Il s’avère donc que ce site détient les composantes, tant en vestiges archéologiques qu’en ressources naturelles, permettant d’y apposer le terme “territoire”. Celui-ci nécessite cependant une clarification préalable, ainsi que d’autres mots associés comme “terroirs”, “finage” et “propriété”. Sachant que ce vocable englobe des notions variées qui se sont enrichies au cours de l’histoire, il est important de les considérer dans un sens volontairement dépourvu des aspects juridiques, puisqu’il est question ici d’une période proto-historique (en l’occurrence, le Second âge du Fer). Le développement sémantique qui suit correspond aux interprétations de l’auteur, dans l’optique fixée par le titre de l’article. Il est évident que les propos sont également conditionnés par l’échelle de nos observations et le degré d’exploitation des données. Aussi, c’est au moyen de l’évolution d’une occupation d’habitat in situ pendant plusieurs siècles que nous souhaitons aborder une notion spatiale, celle de la formation d’un territoire agricole habité, consubstantielle aux potentialités géo-topographiques du lieu, avant de l’intégrer dans une réflexion plus large à l’échelle d’une région actuelle.
Mise au point sémantique
Territoires et terroirs
On retient de la géographie humaine qu’un territoire est un espace géographique avec une spécificité naturelle ou culturelle3. Le premier peut se traduire cependant par un ensemble de divers terroirs, à savoir les qualités physiques du terrain, tant ses particularités géo-topographiques que les potentialités des sols et donc des ressources. Quant à la caractéristique culturelle, outre la notion d’unité des populations habitant le territoire, c’est avant tout sa planification, sa gestion qui importent. Le territoire naturel va alors se confondre avec l’emprise de l’homme et devient une “portion humanisée de la surface terrestre”4.
Ce terme implique également, toujours selon les géographes, l’existence de limites ou de frontières, ces dernières étant réservées plutôt au territoire politique et administratif. Dans cet article, il est préféré la notion de limites. Elles peuvent être appréciées tant par des éléments de géographie physique (plaine alluviale…), que des éléments archéologiques (culture matérielle, gestuelle funéraire, typologie de l’habitat…).

--

Consignes de l'exercice >>
• A. Recopiez fidèlement, dans l'extrait sur la notion de territoire, tout ce qui va de « Ce terme implique » jusqu'à « typologie de l’habitat…). ».
• B. Répondez aux questions suivantes à partir de l'extrait sur la notion de territoire.
(i) À quelle période proto-historique l'auteur se réfère-t-il ?
(ii) Par quelle expression entre guillemets le territoire, lorsqu'il se confond avec l'emprise de l'homme, est-il désigné ?
(iii) Selon les géographes, à quel type de territoire les frontières sont-elles plutôt réservées ?

Segment de données >>
--

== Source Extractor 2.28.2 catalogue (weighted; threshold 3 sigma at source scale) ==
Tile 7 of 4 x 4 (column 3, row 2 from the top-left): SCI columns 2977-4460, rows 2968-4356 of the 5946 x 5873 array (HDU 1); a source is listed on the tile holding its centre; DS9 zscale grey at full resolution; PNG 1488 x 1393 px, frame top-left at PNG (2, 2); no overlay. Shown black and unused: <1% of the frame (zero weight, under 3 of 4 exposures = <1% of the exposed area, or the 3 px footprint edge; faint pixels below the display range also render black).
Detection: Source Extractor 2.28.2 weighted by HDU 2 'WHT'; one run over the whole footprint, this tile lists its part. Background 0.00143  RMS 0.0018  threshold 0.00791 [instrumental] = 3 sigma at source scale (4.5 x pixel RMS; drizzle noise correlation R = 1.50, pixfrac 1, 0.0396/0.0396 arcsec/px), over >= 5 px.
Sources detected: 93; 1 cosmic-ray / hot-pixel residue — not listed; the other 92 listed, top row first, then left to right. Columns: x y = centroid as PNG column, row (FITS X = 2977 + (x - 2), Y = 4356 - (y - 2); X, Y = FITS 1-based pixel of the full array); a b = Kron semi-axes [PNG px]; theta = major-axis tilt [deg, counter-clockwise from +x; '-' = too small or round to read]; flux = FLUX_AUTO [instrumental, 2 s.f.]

--

Corrigé des consignes >>
• A.
Ce terme implique également, toujours selon les géographes, l’existence de limites ou de frontières, ces dernières étant réservées plutôt au territoire politique et administratif. Dans cet article, il est préféré la notion de limites. Elles peuvent être appréciées tant par des éléments de géographie physique (plaine alluviale…), que des éléments archéologiques (culture matérielle, gestuelle funéraire, typologie de l’habitat…).

• B.
(i) Le Second âge du Fer.
(ii) « portion humanisée de la surface terrestre ».
(iii) Au territoire politique et administratif.